= Beginning of Section =

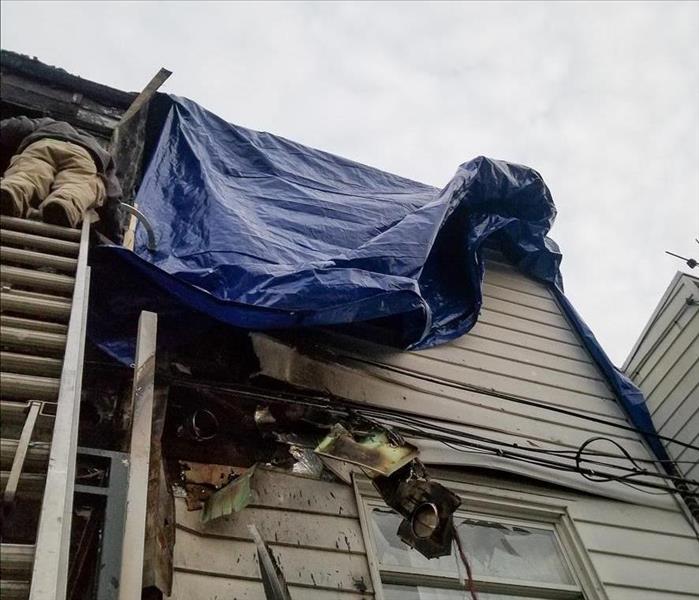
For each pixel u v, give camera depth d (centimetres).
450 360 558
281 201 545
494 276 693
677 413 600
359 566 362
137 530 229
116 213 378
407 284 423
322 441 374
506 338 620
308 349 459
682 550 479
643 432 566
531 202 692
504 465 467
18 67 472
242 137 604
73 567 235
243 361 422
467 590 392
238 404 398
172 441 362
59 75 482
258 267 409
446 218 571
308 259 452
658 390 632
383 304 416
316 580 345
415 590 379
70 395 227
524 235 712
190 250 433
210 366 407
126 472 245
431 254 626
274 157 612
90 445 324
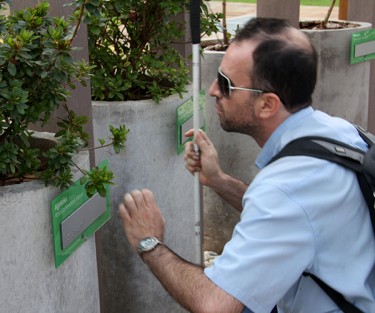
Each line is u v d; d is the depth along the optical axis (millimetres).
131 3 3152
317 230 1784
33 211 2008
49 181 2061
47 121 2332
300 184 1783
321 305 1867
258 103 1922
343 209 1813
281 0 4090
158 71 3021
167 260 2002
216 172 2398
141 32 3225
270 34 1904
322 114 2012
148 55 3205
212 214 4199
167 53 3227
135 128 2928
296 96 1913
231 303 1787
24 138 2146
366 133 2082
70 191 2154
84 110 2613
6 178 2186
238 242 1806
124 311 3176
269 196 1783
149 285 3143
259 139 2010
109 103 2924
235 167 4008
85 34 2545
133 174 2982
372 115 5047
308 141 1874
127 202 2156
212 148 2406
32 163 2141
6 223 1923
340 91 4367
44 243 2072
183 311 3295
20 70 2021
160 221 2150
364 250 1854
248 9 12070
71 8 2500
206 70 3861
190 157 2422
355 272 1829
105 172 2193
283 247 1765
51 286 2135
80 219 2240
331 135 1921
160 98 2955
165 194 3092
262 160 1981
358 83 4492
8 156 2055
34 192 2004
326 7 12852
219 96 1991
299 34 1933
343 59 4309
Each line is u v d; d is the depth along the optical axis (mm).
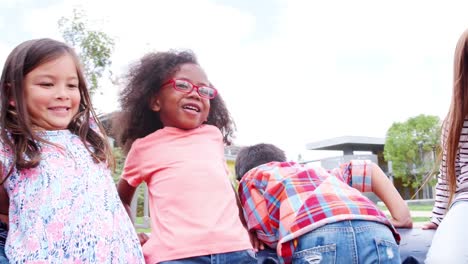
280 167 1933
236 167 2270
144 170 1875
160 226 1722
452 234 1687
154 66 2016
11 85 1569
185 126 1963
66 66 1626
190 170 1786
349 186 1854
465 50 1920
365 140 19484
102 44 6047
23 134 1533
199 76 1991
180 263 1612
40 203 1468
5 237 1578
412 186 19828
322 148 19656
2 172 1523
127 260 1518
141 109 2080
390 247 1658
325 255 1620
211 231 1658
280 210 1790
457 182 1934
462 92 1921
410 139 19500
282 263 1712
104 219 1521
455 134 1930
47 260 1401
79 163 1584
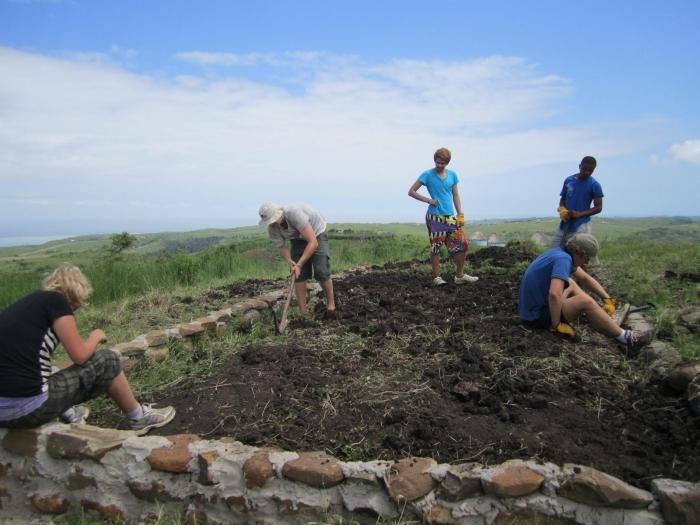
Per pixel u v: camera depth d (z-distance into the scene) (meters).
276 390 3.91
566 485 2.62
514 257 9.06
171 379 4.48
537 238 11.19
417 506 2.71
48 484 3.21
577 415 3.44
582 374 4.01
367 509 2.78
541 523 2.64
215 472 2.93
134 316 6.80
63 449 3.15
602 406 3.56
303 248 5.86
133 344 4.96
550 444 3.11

= End of Section =

## Work required:
Reproduce exactly the lines above from the line with "258 103 1922" to the line with "372 115 5047", including both, and add nothing.

## Result for this exercise:
258 103 1922
343 209 1813
281 0 4090
158 71 3021
167 260 2002
216 172 2398
141 32 3225
270 34 1904
322 114 2012
148 55 3205
212 214 4199
167 53 3227
135 128 2928
296 96 1913
231 303 1787
24 138 2146
366 133 2082
70 191 2154
84 110 2613
6 178 2186
238 242 1806
124 311 3176
269 196 1783
149 285 3143
259 139 2010
109 103 2924
235 167 4008
85 34 2545
133 174 2982
372 115 5047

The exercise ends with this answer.